Hacía tiempo (bastante, además) que no me lo pasaba tan bien cómo esta tarde. Ahora mismo me duelen los pies de correr entre pedregales, tengo un corte en un dedo de la mano derecha que me escuece bastante y he pasado más calor que si hubiera estado una semana en el Sahara; pero he de reconocer que lo que ahora os voy a contar ha merecido la pena y ha sido toda una experiencia.
Todo comenzó ayer, cuando Joe me llamó por teléfono a primera hora de la tarde para proponerme comprar un avión de aeromodelismo a medias y así comprobar qué tal se nos daba el tema. El caso es que me pareció una idea bastante buena, de modo que nos acercamos a una tienda especializada en estas cosas y salimos de allí con un modelo muy sencillo impulsado por un par de motores eléctricos y, se supone, bastante sencillo de manejar. Por cierto, hemos decido bautizarlo con el nombre de Diploya.

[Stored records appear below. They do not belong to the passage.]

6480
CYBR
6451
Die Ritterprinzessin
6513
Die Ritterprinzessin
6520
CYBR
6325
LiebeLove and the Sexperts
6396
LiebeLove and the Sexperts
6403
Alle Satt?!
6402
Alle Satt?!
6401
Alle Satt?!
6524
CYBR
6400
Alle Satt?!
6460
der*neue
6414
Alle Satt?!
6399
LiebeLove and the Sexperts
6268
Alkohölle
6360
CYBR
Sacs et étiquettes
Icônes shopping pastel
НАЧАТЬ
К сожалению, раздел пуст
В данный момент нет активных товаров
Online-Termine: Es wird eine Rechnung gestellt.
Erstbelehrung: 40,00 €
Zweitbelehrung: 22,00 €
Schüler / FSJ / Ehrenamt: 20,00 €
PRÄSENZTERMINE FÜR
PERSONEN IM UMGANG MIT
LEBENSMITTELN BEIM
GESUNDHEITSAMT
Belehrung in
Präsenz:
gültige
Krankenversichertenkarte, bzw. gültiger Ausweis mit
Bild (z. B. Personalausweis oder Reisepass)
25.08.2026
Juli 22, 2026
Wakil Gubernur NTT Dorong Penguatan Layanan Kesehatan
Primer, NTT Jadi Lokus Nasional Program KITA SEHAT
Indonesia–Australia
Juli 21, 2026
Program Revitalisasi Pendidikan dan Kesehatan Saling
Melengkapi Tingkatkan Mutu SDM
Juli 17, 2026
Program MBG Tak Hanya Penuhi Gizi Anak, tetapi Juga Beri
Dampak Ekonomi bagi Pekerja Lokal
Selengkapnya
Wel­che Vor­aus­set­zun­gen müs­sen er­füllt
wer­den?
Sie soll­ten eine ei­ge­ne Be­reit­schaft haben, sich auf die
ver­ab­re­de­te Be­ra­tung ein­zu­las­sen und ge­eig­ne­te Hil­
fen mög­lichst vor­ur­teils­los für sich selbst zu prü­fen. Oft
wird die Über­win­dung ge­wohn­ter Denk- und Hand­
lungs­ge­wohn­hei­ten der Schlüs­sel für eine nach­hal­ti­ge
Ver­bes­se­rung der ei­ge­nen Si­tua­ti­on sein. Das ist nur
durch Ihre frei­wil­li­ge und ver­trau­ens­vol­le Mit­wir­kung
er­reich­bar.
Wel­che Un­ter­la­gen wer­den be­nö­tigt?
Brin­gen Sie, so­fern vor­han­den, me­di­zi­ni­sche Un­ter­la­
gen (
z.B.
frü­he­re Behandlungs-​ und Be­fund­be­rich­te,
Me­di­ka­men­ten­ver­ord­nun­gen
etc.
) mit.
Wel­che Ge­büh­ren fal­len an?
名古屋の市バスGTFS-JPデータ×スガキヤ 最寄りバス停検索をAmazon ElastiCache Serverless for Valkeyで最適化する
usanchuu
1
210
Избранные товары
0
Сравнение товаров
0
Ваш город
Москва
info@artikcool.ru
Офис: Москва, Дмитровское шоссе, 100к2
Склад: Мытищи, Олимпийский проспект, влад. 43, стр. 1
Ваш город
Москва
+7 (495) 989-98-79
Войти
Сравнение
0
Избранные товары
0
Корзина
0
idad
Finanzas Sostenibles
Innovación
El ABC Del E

De vuelta a casa de Joe lo montamos en poco menos de una hora y dejamos las baterías cargando, lo que nos obligó a postergar al día de hoy el estreno del avión. Y claro, con lo deseosos que estábamos los dos de probar qué tal iba «nuestro nuevo juguete» nada más terminar de comer pusimos rumbo al Cerro del Viso con el avión en el maletero y un montón de dudas e hipótesis sobre su manejo.
En teoría teníamos muy claro lo que había que hacer para que el avión despegara, volara y aterrizara; pero pronto comprobaríamos que sobre el terreno las cosas no iban a ser tan sencillas.
El caso es que tras unos vuelos de prueba sin motores para ver si las alas y demás elementos aerodinámicos estaban más o menos equilibrados, comenzamos a degustar ese extraño sabor de controlar un aparato en el aire. Los vuelos iniciales fueron básicamente dando tumbos de un lado a otro, pero poco a poco parece que le fuimos cogiendo el truco de tal forma que al final logramos trazadas cada vez más elaboradas y acrobacias dignas de la patrulla águila (bueno, puede que esté exagerando un poco xD ).